◆ Fragmento citado:
▬▬▬▬▬▬
En el último «Informe del estado de la educación» (2021) se afirma que el sistema educativo atraviesa por una grave crisis, la peor en décadas, que constituye una verdadera emergencia nacional.

Esta crisis es el resultado de rezagos históricos no resueltos que se agravaron con el golpe de la pandemia y la falta de respuestas institucionales rápidas y flexibles que el contexto actual demanda.

De la noche a la mañana, la emergencia sanitaria obligó a un cambio drástico en tiempo récord para que los docentes pudieran ofrecer educación en remoto a los estudiantes y asegurar la continuidad del proceso educativo.

El esfuerzo, aunque significativo, dejó claro que asuntos claves como el acceso de los estudiantes a una buena conectividad en los centros educativos y en los hogares eran materias pendientes.
▬▬▬▬▬▬
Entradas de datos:
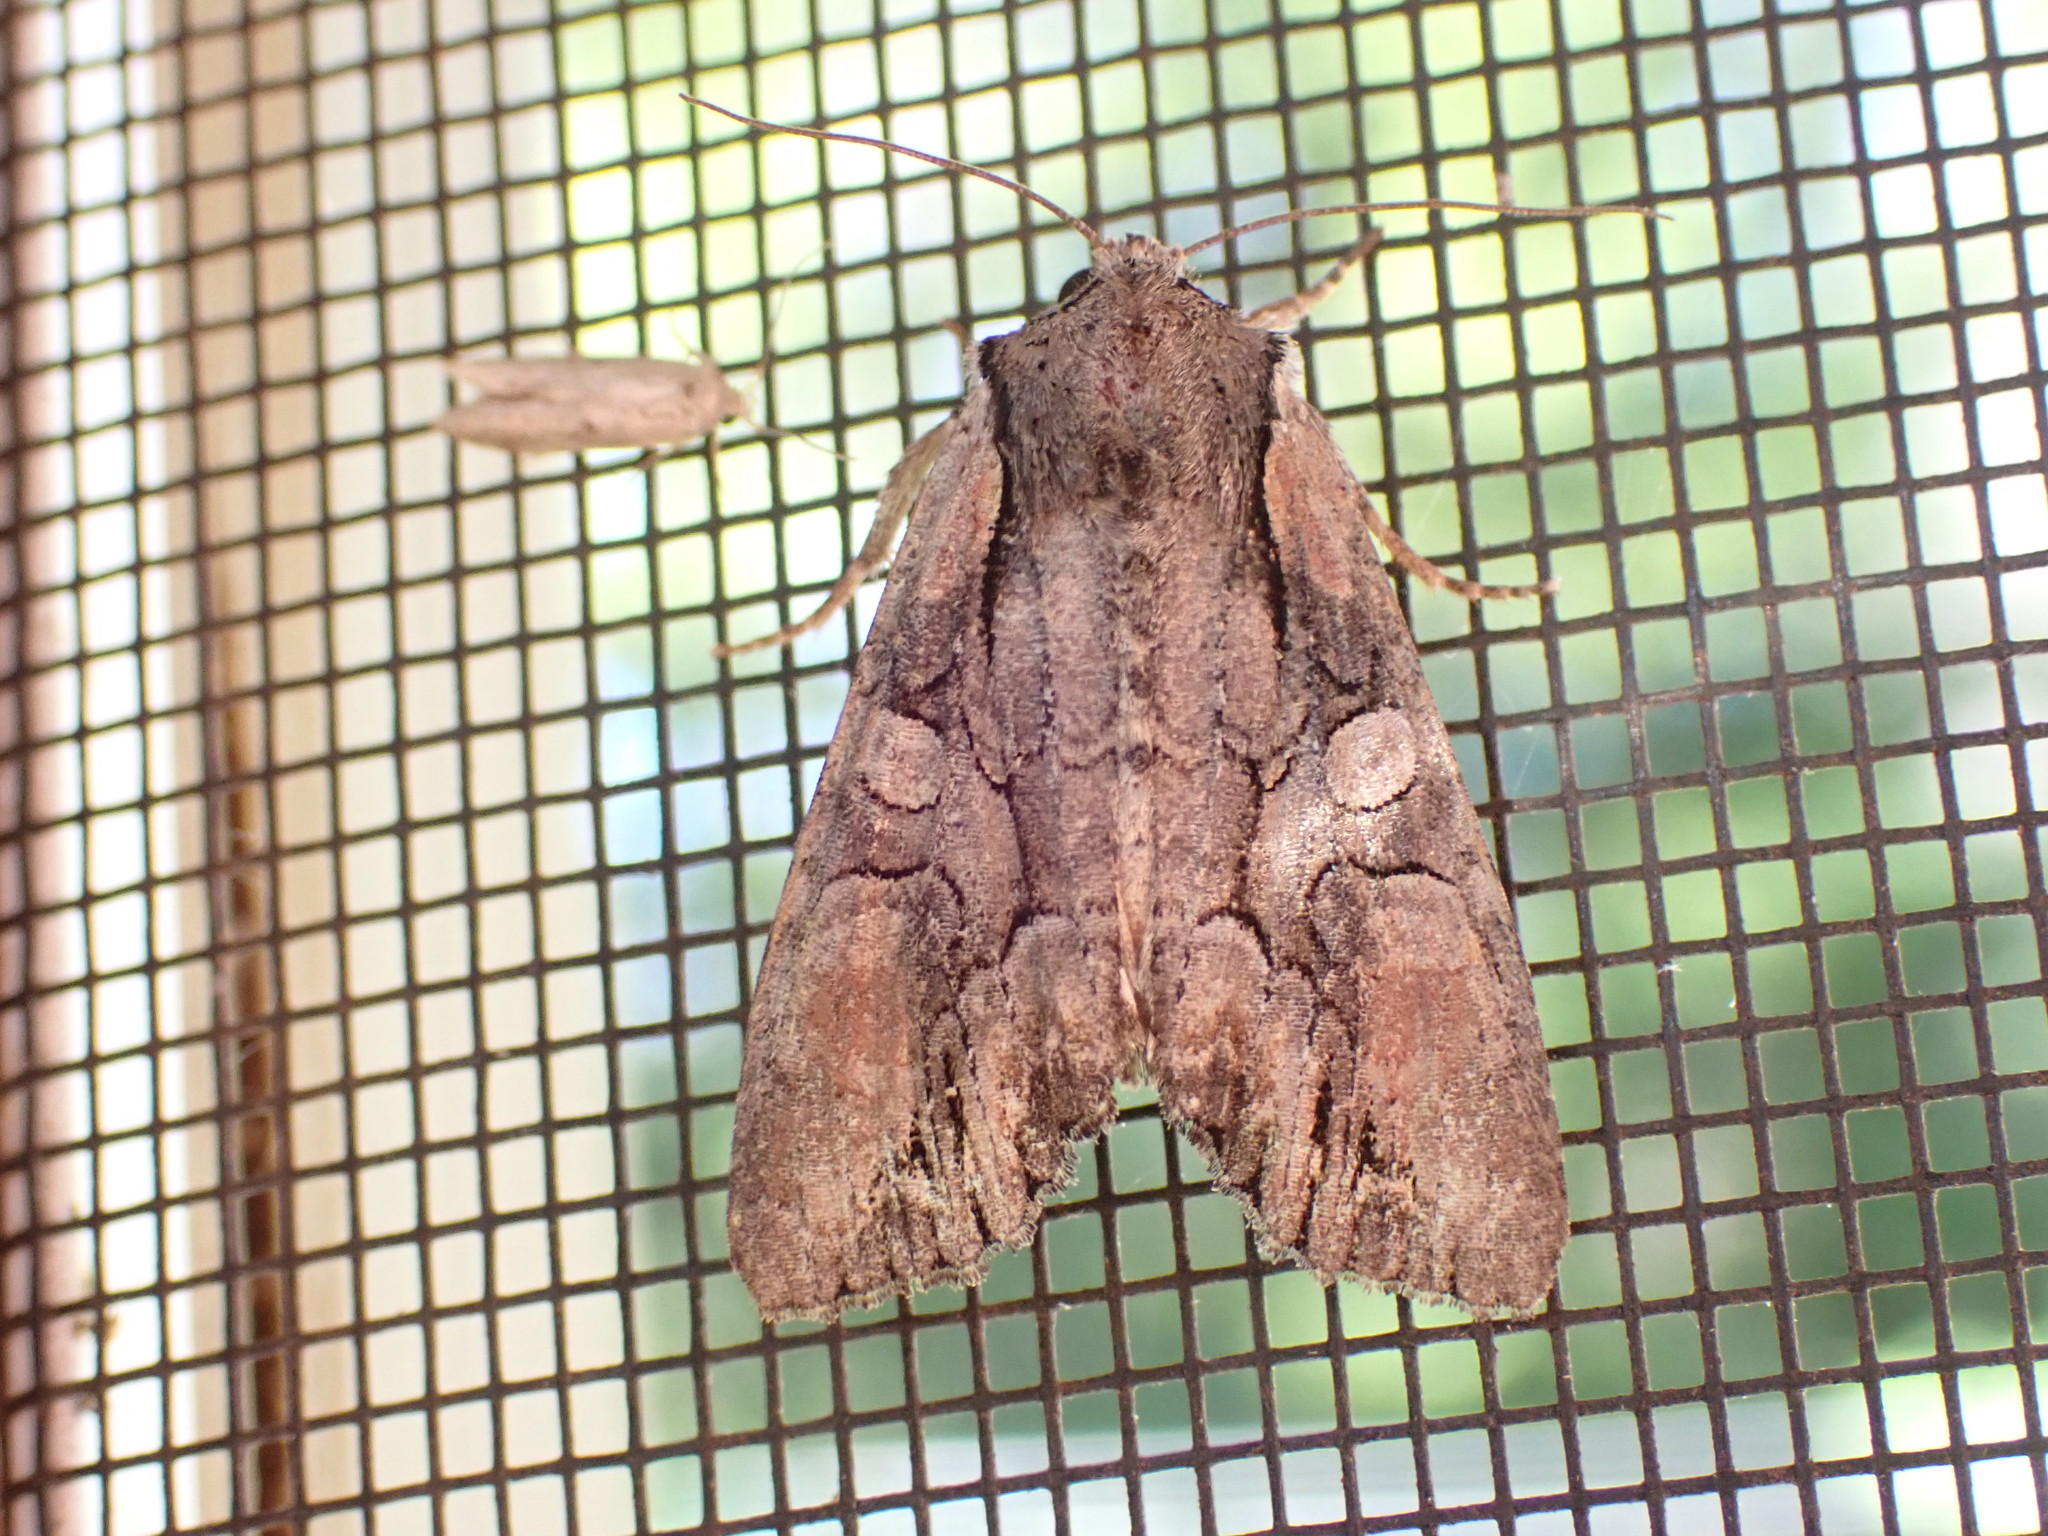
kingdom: Animalia
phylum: Arthropoda
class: Insecta
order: Lepidoptera
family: Noctuidae
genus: Lacanobia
▬▬▬▬▬▬
◆ Objetivo de la tarea:
Retoma el fragmento citado sobre la crisis del sistema educativo y continúalo a partir de su última oración.

◆ Tu respuesta:
La pandemia agravó la situación de una generación de estudiantes que hoy experimenta un «apagón educativo» debido a interrupciones continuas de lecciones en los últimos cuatro años, conocimientos recortados y el surgimiento de una nueva forma de exclusión debida a la falta de acceso a una buena conectividad en sus hogares que afecta al 40 % de los estudiantes de escuelas y colegios públicos.

En los dos últimos años ese 40 % ha seguido formalmente inscrito en el sistema, pero no ha podido cumplir a plenitud su derecho a la educación.

La falta de acceso a una buena conectividad en la mayoría de los hogares sigue sin resolverse. Por ello, es urgente que los estudiantes regresen cuanto antes a los centros educativos tiempo completo para evitar más interrupciones en sus lecciones, y de esta manera nivelen los aprendizajes perdidos, desarrollen nuevos y se reduzcan las brechas educativas entre ellos.

Tener una red de centros interconectados con Internet de alta velocidad es urgente para salir del apagón educativo y, sobre todo, resulta estratégico para dar un golpe de timón en el sistema educativo, no volver atrás y dar un salto de calidad hacia la escuela del siglo XXI.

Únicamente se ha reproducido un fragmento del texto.